Mastery Shoemaker principal Sharif El-Mekki testified for the latter:

“We recognize that funding is vital and not providing it is oppression,” he said. “But we also know that our community was being failed by adults for years. From my 23 years of experience, I know that adults’ mindset coupled with proper funding can be the difference maker.”

Robin Lowry pushed the other view. She teaches at Wister Elementary in Germantown, which Mastery has applied to run.

“Teachers feel disrespected and at the same time, set up to fail. You’ve taken the resources out of Wister that Mastery now brags that they will bring in,” she said. “You’re making public school students suffer, struggle and lag behind to create this myth that when a charter company comes in – and the resources are brought back – it has something to do with the superior charter management.”

Superintendent William Hite has pushed for school turnaround interventions in seven schools this year.  Those plans would dramatically shake-up faculty and administration in those schools.

In October, he called for charter organizations to assume control of three neighborhood schools. Mastery applied for John Wister in Germantown; Global Leadership Academy applied for Samuel Huey in West Philadelphia; and Great Oaks applied for Jay Cooke in Logan.

Hite later rescinded his recommendation about Wister, but the School Reform Commission decided to continue the process anyway. It will vote on each next month.

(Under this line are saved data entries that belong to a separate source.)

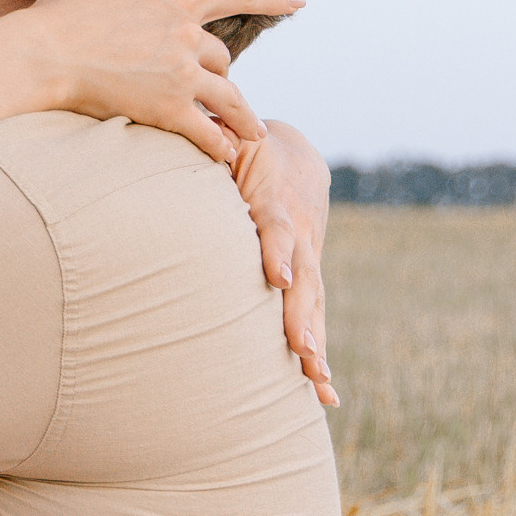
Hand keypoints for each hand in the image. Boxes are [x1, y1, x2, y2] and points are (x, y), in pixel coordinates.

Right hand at [18, 0, 303, 166]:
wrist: (42, 55)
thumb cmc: (70, 9)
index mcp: (177, 1)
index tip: (299, 0)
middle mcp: (187, 39)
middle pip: (224, 55)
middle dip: (223, 69)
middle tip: (220, 86)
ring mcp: (180, 76)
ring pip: (227, 96)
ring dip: (242, 117)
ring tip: (251, 134)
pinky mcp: (166, 110)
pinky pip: (206, 131)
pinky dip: (219, 145)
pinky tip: (226, 157)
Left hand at [236, 120, 335, 403]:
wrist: (293, 156)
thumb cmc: (245, 150)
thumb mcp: (231, 138)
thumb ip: (212, 139)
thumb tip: (191, 121)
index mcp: (275, 202)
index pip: (276, 227)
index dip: (279, 250)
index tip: (281, 276)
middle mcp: (298, 237)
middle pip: (303, 280)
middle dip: (301, 316)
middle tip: (302, 350)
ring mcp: (307, 262)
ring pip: (313, 307)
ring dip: (315, 346)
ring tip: (318, 383)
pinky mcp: (308, 281)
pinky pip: (314, 320)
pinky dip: (318, 357)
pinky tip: (324, 395)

Last week, Hite announced that he also wants the district to perform internal turnarounds at four elementary schools. At those, all faculty will need to reapply for their jobs, and no more than half of the teachers will be allowed to return.

The selected elementaries — Roosevelt in Germantown, S. Weir Mitchell in Southwest Philadelphia, E.W. Rhodes in Swampoodle, and Munoz-Marin in Fairhill would receive added resources that are contingent on a boost in state aid.

Each has already seen major staffing changes, grade reconfigurations or both in recent years.

Daniel Symonds is one of the 33 new teachers who came to Munoz-Marin in 2014. That year, the district’s failed bid to convert the school into a charter run by Aspira pushed half of the staff to seek placements elsewhere.

“I don’t think any educator worth their salt thinks this turnaround plan at Marin – which is going to gut the staff again – is going to solve the issues at our school,” he said.

In the business on the agenda last night: The SRC approved $15.5 million in capital upgrades, mainly for extensive repairs and renovations at four district schools. Nearly $7 million will go to the soon-to-be shuttered Leeds middle school — which will reopen as Hill-Freedman’s new grades 6-12 magnet school campus in the Fall.

The commission also agreed to pay $750,000 to whistleblower Francis X. Dougherty. He lost his job in 2010 after speaking out against former superintendent Arlene Ackerman’s move to steer a no-bid contract for school surveillance cameras to a preferred vendor.

Conversion debates aside, the more than eight months overdue state budget hung like a backdrop to the night’s proceedings.

In an interview after the meeting, SRC Chair Marge Neff said the standoff between Gov. Tom Wolf and the Republican-held state legislature has gone on too long.

The district has borrowed more than $500 million to keep its operations running, and it’s still left without enough cash to finish the school year.

“Nobody has to give in,” she said, “Both of them have to move to the middle.”